Training the neural network
In reinforcement learning, there is no predefined training dataset, so generating it randomly at the beginning of training is the only way to get data for the training of a neural network.
In general, we can distinguish two phases of learning: exploration and exploitation. In the beginning, the algorithm explores the possibilities by making random choices. It allows the neural network to be trained on random data. Obviously, such a neural network does not make choices which result in a high reward, so the random exploration is continued on top of the behaviors already learned by the neural network.
Because the epsilon hyperparameter diminishes gradually until it reaches 0.1, the network starts using the learned action-value function to generate the behavior policy. When it happens, the network may start exploiting the action-value function by repeatedly choosing high-reward actions. Even at that stage, some random behavior is allowed to avoid overfitting.
To train the neural network, the authors of the paper mentioned above used two interesting techniques: termed experience replay and iterative update.
Termed experience replay
Termed experience replay is a method of storing the current state of the environment, the action taken by the actor, the received reward, and the subsequent state of the environment which is a result of the action picked by the actor. The algorithm stores those data in a collection called reply memory.

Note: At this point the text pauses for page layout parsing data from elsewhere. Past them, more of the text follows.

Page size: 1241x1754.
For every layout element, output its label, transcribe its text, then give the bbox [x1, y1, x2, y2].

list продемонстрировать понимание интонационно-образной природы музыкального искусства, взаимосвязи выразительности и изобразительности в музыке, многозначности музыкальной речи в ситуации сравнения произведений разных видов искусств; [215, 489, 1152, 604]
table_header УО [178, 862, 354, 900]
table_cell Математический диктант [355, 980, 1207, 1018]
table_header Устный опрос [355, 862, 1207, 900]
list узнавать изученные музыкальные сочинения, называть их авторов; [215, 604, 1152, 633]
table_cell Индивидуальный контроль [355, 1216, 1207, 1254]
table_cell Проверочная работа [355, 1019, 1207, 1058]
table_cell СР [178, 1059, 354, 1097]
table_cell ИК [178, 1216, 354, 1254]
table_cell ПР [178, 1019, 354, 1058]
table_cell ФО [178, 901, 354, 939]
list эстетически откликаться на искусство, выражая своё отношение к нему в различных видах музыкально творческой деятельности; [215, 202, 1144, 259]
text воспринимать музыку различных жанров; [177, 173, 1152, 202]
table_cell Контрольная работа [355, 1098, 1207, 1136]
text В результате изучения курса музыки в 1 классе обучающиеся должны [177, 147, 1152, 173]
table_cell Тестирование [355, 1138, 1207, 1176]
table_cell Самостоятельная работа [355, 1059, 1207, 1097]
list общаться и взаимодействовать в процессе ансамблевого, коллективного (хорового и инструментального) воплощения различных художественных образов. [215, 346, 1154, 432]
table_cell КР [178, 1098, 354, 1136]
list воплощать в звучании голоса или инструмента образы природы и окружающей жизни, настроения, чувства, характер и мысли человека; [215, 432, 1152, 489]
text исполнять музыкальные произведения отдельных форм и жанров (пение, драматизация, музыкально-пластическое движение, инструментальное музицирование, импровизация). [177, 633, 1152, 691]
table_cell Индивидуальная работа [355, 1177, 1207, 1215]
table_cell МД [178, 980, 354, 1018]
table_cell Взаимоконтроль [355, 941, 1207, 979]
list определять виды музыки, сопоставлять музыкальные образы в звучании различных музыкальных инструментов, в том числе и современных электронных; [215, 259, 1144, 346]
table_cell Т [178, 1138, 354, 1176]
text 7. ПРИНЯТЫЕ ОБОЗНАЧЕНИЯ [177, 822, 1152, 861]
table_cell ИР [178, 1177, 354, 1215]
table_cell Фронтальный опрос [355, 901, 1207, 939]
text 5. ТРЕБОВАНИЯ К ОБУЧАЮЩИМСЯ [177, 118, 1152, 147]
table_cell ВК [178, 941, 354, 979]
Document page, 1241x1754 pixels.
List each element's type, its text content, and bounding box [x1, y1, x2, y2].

When the neural network is trained, the mini-batches of training examples are drawn randomly from the reply memory. The reply memory contains examples from multiple previous iterations (the authors of the paper stored the last million examples), so in every iteration, the mini-batch contains not only recently generated data, but also examples from the past. This method helps break the correlation between training examples and smooths the learning by averaging over diverse sample set.
When training a neural network to approximate the action-value function, we generate the training dataset labels using the previous version of that neural network (the one trained during the previous iteration).
Typically, the network used to generate labels is replaced by a new one in every iteration, but when iterative update technique is used the label generating network is updated every C iterations (the authors used 10000 as the value of C).
It creates a time delay between the network that generated labels and the network that is currently trained, so the learning averages over multiple iterations again. As a result, the technique helps to avoid oscillation and divergence (it is less likely to continue using a poor behavior policy if it gets randomly learned by the network).